Maybe I’ll write something unique and special next year or when I hit 10 years of blogging on this blog but only time will tell. Since I can’t promise I’ll be able to write weekly anymore.

Due to my focus on my job and me living on my own, that means that the time I have to play games, research them, write and edit my articles is rather limited. I honestly thought that I wrote way less articles this year compared the to previous years but color me surprised that I wrote almost 52 articles this year when everything will be said and done. Granted, I wrote close to 90 articles last year but I publishing various press kits this year so I think that number is a bit inflated. Also, I put a lot more work and effort into the articles I write compared to last year.

So, I won’t promise that I’ll be able to write an article every week in 2021. I won’t be able to promise that I might be able to write more than one article during my vacation times. From a personal experiment I found that not forcing myself to write weekly and trying to push out an article in a weekend create a not-so-good article in the end.

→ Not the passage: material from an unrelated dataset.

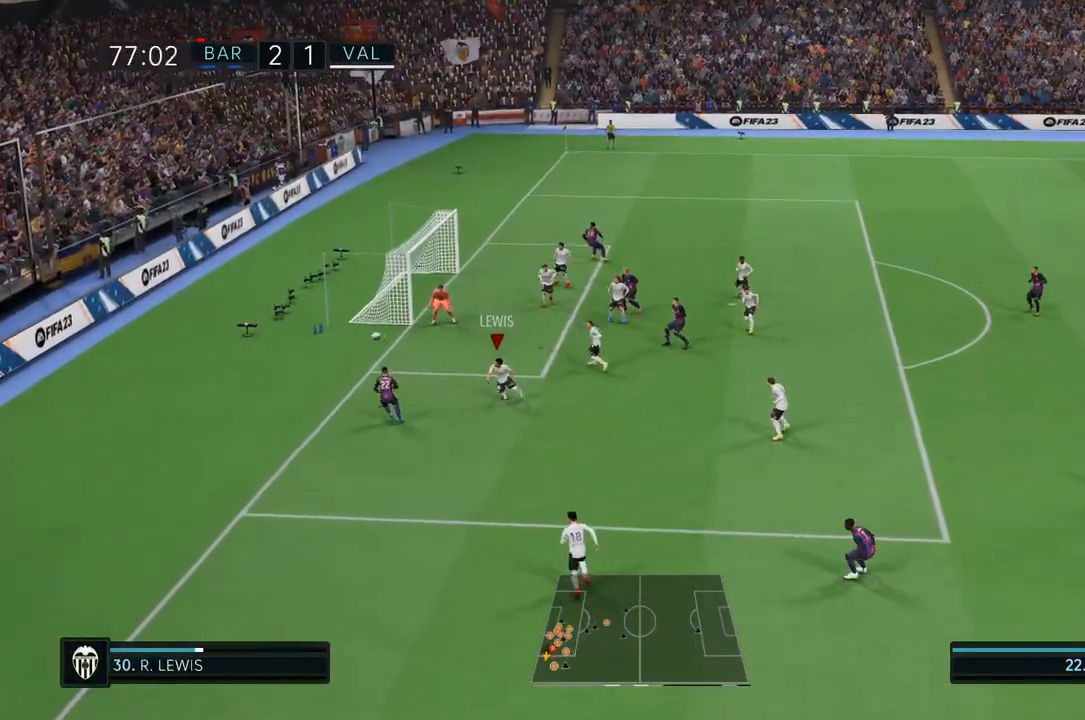
{"buttons": [], "left_stick": "center", "right_stick": "center", "events": [[217, "left_stick", "center"], [383, "R2", "up"]]}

Does this mean I have a more loose schedule? Well, I haven’t fully decided on that yet. Honestly, I don’t really think that will be case at this moment in time. I think you might see less articles when my personal life gets quite busy like when my acting group can restart after the COVID lockdowns and when things get quite hectic at work (like when we have an open school day).

I also want to do more community events in 2021. I felt that I missed a lot of amazing collabs and events in 2020 due to my busy personal schedule. So, if you are organizing a blogging community event, feel free to tag me on Twitter, DM or mail me. When I can fit it in my schedule I’ll.

The last thing I want to give you guys and girls an update about is the Pokémon Retrospective Collab. At this moment, we have 12 writers (including myself). We also have found a name for the collab. The name that we currently have agreed upon is “Creator’s Catch” and the current publishing date will be the 27th of February. That would be the 25th anniversary of Pokémon Red & Green in Japan.

Now, if you are still interested in joining this collab, there are still some spin-offs open. At the moment of writing, the Rumble series, Trozei, Puzzle, PokePark amongst one time spin off games are still open. Feel free to hit me up if you are interested in joining and join our lovely collab.

Oh, I’m forgetting about one thing. And that are the updates to the old articles. Currently, I’m updating these old articles whenever I have the time and feeling like updating them. As stated before, I don’t want to update these articles with new content, I only want to fix up grammar and spelling mistakes, broken links and images. But, they will be less of a focus of mine. It’s like keeping my overview pages up to date. I still have to work on those…

Phew, that has been everything to update you guys and girls about. I hope you enjoyed reading this article as much as I enjoyed writing it. I hope to be able to welcome you in another article but until then, have a great rest of your day and take care.